= AIM OF THE EXERCISE =
What lines of the data below hold the string "front"? Copy each one.

(Dataset entries)
____

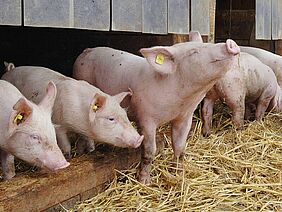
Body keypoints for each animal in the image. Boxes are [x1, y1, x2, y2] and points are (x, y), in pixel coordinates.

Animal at [1, 63, 143, 158]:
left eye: (125, 115)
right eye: (111, 118)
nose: (139, 139)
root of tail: (9, 72)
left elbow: (85, 139)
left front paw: (89, 150)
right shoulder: (58, 125)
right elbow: (65, 144)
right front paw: (69, 156)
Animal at [72, 39, 240, 184]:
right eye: (193, 52)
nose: (230, 43)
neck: (179, 102)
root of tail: (86, 50)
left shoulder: (184, 117)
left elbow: (180, 147)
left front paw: (178, 174)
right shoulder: (146, 117)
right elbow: (149, 151)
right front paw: (144, 182)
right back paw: (87, 151)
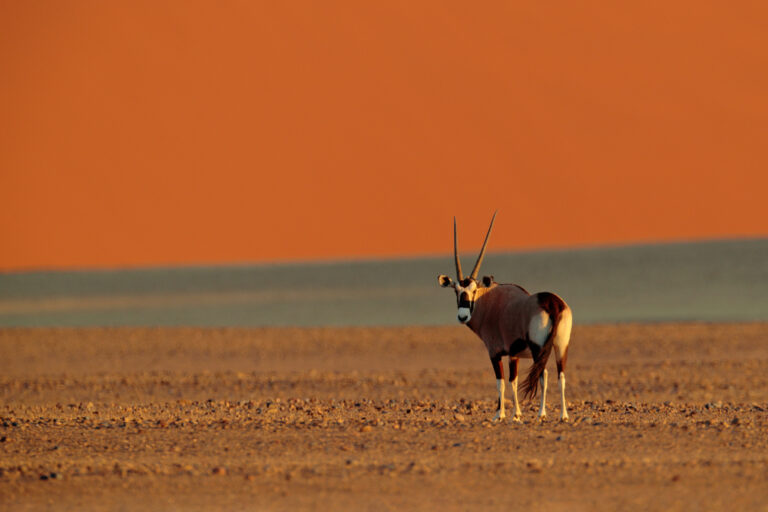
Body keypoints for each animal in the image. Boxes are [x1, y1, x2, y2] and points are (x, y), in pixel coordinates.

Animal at [437, 212, 573, 422]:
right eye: (456, 290)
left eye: (473, 290)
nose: (463, 316)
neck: (490, 301)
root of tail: (553, 304)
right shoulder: (514, 354)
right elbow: (513, 381)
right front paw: (516, 414)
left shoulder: (495, 352)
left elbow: (501, 382)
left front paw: (499, 415)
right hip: (560, 346)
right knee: (561, 376)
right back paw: (563, 415)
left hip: (538, 348)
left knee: (543, 375)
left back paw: (542, 413)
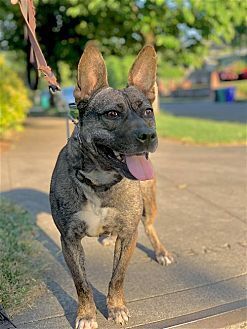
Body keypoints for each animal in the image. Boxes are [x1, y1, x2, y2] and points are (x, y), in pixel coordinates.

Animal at [49, 42, 174, 326]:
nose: (148, 135)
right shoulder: (69, 240)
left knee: (149, 227)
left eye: (148, 111)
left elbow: (117, 277)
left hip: (149, 203)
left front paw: (116, 308)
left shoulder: (128, 235)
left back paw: (160, 252)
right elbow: (82, 284)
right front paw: (86, 315)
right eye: (112, 114)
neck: (100, 181)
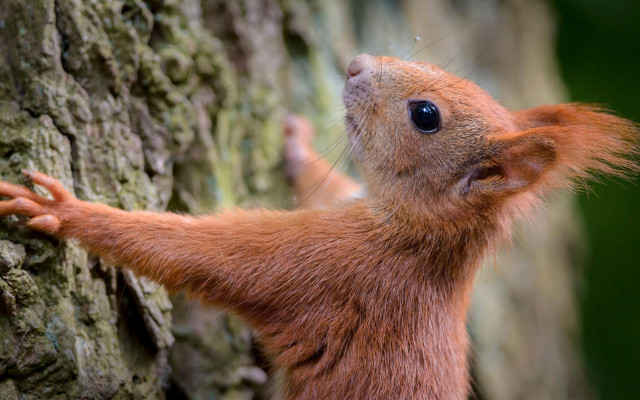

____

= SOLUTION FOR THIS TASK =
left front paw: (89, 150)
right front paw: (69, 156)
left front paw: (178, 174)
right front paw: (144, 182)
right front paw: (516, 414)
left front paw: (499, 415)
left front paw: (116, 308)
right front paw: (86, 315)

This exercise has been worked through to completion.